## Work required
Reproduce the listing below verbatim, starting from its first line and stopping after the line that contains "آلة صنع الصناديق المموجة".
##### Given information #####
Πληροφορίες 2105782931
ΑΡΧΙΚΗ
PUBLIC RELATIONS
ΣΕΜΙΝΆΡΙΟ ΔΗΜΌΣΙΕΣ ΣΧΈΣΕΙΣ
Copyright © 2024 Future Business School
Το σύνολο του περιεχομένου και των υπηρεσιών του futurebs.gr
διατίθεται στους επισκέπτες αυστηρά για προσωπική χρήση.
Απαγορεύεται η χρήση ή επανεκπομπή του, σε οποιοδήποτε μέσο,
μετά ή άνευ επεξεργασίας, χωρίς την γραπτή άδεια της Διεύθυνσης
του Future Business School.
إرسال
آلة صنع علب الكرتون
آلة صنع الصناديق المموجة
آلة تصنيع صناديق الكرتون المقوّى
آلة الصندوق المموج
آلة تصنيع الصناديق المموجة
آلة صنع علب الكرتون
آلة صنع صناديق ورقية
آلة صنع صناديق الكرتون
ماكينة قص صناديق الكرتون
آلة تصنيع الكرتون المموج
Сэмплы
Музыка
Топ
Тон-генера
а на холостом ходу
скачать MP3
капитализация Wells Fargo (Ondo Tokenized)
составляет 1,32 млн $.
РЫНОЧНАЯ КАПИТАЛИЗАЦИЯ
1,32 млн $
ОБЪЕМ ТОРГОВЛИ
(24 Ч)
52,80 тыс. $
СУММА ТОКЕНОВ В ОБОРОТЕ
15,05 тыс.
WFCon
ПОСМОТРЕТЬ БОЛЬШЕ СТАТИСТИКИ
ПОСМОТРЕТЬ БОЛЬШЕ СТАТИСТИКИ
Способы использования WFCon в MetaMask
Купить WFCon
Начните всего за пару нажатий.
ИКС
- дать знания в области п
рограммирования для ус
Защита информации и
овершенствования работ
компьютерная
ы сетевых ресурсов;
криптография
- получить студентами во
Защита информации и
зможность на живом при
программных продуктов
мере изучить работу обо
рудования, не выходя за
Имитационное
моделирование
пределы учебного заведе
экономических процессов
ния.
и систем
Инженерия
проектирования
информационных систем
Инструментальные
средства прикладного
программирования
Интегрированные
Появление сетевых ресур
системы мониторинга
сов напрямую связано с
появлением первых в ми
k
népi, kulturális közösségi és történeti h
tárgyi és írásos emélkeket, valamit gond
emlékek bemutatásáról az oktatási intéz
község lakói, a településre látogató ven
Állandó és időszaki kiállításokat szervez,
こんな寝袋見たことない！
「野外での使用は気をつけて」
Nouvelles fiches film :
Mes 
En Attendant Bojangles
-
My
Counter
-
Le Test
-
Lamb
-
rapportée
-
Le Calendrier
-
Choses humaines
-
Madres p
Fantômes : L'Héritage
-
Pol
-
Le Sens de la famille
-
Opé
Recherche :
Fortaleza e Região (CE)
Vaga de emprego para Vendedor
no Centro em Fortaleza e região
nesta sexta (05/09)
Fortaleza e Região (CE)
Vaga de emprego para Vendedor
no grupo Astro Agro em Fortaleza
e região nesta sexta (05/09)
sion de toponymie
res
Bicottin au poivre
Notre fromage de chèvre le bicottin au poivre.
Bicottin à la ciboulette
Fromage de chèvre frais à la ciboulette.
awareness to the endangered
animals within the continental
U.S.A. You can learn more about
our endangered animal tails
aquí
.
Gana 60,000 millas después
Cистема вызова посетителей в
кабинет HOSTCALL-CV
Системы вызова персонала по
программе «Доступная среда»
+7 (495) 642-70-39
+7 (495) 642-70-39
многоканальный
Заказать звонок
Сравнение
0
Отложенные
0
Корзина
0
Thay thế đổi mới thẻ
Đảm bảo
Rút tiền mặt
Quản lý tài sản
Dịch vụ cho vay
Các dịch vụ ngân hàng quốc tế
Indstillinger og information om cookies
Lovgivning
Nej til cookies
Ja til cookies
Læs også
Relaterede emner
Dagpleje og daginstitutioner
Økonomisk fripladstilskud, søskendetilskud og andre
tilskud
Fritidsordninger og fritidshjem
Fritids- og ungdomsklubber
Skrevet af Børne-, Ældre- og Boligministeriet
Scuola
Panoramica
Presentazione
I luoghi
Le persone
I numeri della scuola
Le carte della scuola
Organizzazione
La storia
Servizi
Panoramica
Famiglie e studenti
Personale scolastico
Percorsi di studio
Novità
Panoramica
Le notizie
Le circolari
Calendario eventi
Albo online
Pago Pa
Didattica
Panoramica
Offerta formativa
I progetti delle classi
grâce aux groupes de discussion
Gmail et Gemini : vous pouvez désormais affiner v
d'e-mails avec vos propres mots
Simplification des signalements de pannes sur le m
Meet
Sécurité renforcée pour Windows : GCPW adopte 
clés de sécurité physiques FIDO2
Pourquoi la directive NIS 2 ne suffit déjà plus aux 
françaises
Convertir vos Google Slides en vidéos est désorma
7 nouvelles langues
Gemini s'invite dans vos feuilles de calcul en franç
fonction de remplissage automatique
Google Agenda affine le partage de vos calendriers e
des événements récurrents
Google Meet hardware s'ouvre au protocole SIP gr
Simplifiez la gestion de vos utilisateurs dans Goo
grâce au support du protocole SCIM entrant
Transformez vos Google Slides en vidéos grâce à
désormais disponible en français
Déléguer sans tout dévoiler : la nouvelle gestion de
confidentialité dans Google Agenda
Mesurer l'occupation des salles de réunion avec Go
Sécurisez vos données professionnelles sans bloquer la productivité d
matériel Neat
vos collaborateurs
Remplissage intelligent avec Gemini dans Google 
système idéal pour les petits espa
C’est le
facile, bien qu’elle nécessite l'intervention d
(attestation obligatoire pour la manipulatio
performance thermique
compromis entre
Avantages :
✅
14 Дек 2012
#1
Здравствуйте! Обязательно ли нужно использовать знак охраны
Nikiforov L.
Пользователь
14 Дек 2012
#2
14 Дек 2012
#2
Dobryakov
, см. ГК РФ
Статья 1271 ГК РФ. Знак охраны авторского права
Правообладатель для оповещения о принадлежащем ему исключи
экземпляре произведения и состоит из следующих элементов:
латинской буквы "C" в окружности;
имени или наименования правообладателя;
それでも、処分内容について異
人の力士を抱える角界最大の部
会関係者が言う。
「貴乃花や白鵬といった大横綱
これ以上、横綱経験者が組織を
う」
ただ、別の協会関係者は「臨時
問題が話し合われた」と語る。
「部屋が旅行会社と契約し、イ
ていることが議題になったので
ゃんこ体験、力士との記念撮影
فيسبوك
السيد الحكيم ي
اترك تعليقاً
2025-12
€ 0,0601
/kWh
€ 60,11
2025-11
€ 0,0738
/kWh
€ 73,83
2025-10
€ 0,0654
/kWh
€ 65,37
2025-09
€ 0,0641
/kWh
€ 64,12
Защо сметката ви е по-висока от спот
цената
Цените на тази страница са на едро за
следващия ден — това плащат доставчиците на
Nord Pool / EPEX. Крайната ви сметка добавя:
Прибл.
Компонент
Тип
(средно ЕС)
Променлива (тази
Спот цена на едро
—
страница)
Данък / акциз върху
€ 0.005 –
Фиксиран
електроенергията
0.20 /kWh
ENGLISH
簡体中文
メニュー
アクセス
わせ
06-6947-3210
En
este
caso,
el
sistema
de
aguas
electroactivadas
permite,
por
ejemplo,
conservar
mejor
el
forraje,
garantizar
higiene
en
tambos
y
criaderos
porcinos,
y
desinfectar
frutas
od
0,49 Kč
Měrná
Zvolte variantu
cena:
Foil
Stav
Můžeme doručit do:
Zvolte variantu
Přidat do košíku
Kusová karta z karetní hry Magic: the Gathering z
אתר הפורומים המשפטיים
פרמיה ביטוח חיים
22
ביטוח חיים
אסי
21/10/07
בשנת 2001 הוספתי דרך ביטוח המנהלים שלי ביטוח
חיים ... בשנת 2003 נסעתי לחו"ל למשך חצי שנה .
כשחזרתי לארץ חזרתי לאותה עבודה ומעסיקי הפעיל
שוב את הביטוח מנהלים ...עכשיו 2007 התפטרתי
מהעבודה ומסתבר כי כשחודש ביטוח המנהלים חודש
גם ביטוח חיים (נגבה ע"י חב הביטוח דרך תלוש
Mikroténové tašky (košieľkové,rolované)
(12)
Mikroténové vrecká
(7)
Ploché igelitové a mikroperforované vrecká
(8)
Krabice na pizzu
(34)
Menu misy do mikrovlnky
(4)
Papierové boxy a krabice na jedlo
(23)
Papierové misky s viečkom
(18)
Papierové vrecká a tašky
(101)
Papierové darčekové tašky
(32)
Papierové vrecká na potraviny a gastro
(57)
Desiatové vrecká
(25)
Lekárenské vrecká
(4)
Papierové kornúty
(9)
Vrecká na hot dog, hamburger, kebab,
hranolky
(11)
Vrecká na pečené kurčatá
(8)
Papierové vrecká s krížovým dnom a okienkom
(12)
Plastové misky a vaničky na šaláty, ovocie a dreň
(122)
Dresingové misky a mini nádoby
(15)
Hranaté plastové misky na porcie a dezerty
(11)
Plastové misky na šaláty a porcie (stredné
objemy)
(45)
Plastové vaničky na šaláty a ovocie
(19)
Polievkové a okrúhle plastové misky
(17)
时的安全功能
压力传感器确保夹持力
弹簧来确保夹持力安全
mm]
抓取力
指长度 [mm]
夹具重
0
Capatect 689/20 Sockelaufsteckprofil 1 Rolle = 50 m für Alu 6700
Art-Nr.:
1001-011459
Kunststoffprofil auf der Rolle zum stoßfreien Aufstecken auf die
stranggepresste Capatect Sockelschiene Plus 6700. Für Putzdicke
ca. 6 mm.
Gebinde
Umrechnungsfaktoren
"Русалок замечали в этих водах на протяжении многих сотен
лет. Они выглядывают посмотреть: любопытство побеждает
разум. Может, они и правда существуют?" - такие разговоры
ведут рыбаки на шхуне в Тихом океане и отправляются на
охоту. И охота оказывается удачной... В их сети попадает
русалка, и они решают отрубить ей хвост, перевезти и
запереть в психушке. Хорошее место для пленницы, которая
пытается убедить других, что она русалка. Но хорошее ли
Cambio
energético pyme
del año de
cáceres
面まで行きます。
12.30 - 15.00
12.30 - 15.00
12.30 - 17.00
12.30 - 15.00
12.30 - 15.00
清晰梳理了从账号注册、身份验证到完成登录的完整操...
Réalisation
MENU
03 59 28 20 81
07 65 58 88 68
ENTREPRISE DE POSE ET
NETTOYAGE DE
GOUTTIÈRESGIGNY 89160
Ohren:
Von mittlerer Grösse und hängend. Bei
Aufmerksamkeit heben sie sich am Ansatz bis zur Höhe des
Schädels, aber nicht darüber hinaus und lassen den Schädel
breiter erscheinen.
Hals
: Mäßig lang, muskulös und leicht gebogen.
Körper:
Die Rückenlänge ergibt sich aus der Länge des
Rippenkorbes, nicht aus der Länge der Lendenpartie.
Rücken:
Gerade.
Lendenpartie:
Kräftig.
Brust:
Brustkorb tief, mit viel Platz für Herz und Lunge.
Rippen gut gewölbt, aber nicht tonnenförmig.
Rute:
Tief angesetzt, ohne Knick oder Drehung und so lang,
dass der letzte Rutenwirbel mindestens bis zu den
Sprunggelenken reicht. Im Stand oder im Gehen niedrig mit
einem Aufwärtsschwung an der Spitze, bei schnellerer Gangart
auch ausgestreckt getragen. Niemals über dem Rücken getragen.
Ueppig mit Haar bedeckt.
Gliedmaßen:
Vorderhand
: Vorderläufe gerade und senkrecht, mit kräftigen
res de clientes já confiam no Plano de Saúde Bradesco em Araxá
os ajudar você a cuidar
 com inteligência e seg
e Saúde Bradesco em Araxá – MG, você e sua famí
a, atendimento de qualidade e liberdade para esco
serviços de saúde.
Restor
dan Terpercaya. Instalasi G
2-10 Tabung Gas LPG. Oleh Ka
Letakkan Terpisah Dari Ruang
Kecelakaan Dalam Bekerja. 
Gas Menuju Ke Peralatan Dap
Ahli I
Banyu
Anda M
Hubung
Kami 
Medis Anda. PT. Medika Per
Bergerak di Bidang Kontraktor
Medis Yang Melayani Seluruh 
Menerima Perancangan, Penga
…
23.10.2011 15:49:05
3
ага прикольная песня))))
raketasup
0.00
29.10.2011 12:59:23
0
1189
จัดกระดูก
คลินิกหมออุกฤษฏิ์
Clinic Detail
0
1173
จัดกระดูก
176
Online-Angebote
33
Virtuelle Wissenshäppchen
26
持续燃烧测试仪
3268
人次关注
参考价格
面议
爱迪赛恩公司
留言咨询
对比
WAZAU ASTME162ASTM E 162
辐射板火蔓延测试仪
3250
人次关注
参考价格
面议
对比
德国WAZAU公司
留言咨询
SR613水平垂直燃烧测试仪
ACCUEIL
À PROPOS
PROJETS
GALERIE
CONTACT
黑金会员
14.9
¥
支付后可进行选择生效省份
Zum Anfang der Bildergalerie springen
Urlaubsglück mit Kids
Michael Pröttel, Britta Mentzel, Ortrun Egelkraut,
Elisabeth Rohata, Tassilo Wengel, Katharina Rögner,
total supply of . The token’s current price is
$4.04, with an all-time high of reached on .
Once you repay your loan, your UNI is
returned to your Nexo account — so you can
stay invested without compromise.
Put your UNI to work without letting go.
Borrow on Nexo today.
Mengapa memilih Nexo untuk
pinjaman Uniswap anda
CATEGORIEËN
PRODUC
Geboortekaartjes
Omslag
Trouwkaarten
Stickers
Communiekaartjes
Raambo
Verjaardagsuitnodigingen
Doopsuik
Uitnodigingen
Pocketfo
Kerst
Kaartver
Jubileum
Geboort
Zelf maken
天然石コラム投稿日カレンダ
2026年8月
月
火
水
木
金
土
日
#####
## Output of the exercise
Πληροφορίες 2105782931
ΑΡΧΙΚΗ
PUBLIC RELATIONS
ΣΕΜΙΝΆΡΙΟ ΔΗΜΌΣΙΕΣ ΣΧΈΣΕΙΣ
Copyright © 2024 Future Business School
Το σύνολο του περιεχομένου και των υπηρεσιών του futurebs.gr
διατίθεται στους επισκέπτες αυστηρά για προσωπική χρήση.
Απαγορεύεται η χρήση ή επανεκπομπή του, σε οποιοδήποτε μέσο,
μετά ή άνευ επεξεργασίας, χωρίς την γραπτή άδεια της Διεύθυνσης
του Future Business School.
إرسال
آلة صنع علب الكرتون
آلة صنع الصناديق المموجة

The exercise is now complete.